Die in den letzten 24 Stunden gefallenen Regenfälle erhöhten die Abflüsse in den Hauptflüssen, die den See versorgen, Drin e Bardhë und Drin e Zi, die zusammen mit den Nebenflüssen 750 Kubikmeter Wasser pro Sekunde überstiegen, während sich die Quote um mindestens 6 Meter erhöhte und 266,1 Meter über dem Meeresspiegel erreichte.
Die Ruinen der Altstadt von Kukës wurden erneut unter Wasser gesetzt.
Das Wasserkraftwerk Fierza wurde in keinem der Aggregate in Betrieb genommen, dies soll die Ansammlung der Wasserreserven ermöglichen.
Die Abflüsse könnten heute und morgen noch stärker zunehmen und die Wassermenge im größten Stausee des Landes noch vergrößern.

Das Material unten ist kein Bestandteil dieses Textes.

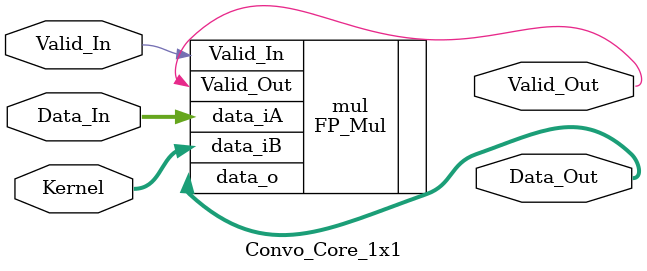
<source format=v>
module Convo_Core_1x1 (
    input [31:0] Data_In,
    input [31:0] Kernel,
    input Valid_In,
    output [31:0] Data_Out,
    output Valid_Out
);
    // Controler
    // Datapath

    FP_Mul mul (
        .data_iA(Data_In),
        .data_iB(Kernel),
        .Valid_In(Valid_In),
        .data_o(Data_Out),
        .Valid_Out(Valid_Out)
    );
endmodule
</source>
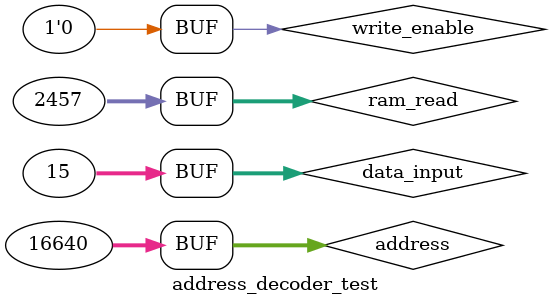
<source format=sv>
module address_decoder_test();

logic write_enable, ram_we, decrypted_we;
logic[31:0] address, ram_read, data_input;
logic[31:0] ram_address, encrypted_address, decrypted_address, ram_data, data_output;
												
											
address_decoder DUT(write_enable, address, ram_read, data_input,
ram_we, decrypted_we, ram_address, encrypted_address, decrypted_address, ram_data, data_output);


initial begin
	write_enable = 0; address = 32'h4; ram_read = 32'h999; data_input = 32'hF; 
	
	#10 address = 32'h404;
	#10 write_enable = 1;
	#10 address = 32'h40C;
	#10 write_enable = 0;
	#10 address = 32'h400;
	#10 write_enable = 1;
	#10 address = 32'h30000;
	#10 write_enable = 0;
	#10 address = 32'h4100;
	#10 write_enable = 1;
	#10 write_enable = 0;
	
end
endmodule
										
</source>
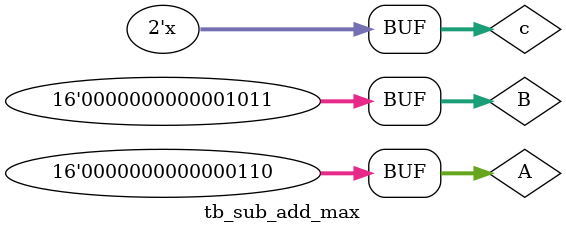
<source format=v>


`timescale 1ns/100ps
module tb_sub_add_max();
		parameter msb = 15;
		reg signed [msb:0] A, B;
		reg[1:0] c;
		wire signed [msb:0] O;
		
		initial begin
			A = 10;
			B = 5;
			c = 0;
			#4 A = 6; B = 11;
			
			end
		always #1 c = c + 1;

		//module sub_add_max(O, A, B, c1, c0);
		sub_add_max sub_add_max0(.O(O), .A(A), .B(B), .c1(c[1]), .c0(c[0]));
endmodule



</source>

Tatsächlich markierte dieser Morgen nicht nur den Beginn einer deutlichen Verbesserung der Wassersituation im Fierza-See, sondern die Situation hat sich auch verbessert und die Probleme, bei denen es Probleme gab, wurden beseitigt – vor allem in der Straßeninfrastruktur, die Kukës mit Shishtavec, Kukës mit Peshkopina, Fushë-Arrëz verbindet, und den Landstraßen der Berggebiete, die in bestimmten Abschnitten Inertstoffe und Steine aufwiesen.
Unternehmen arbeiteten rund um die Uhr daran, die Situation zu normalisieren und den freien Verkehr von Fahrzeugen wiederherzustellen.
Darüber hinaus wurden von der Gemeinde Maßnahmen ergriffen, um die Achsen der Landstraßen in problematischen Gebieten zu reinigen.
Quellen der Kommission für zivile Notfälle der Präfektur weisen darauf hin, dass es selbst in der Gemeinde Has und Tropoja keine Probleme gibt.
Die Situation ist normal und gewährleistet den freien Verkehr von Fahrzeugen auf allen Straßenachsen.
Mitarbeiter des Elektrizitätsverteilungsbetreibers arbeiteten gestern den ganzen Tag bis in die späten Abendstunden daran, die im Stromübertragungsnetz entstandenen Störungen zu beheben.
Derzeit ist im gesamten Bezirk Kukes die Stromversorgung normal und ohne Probleme.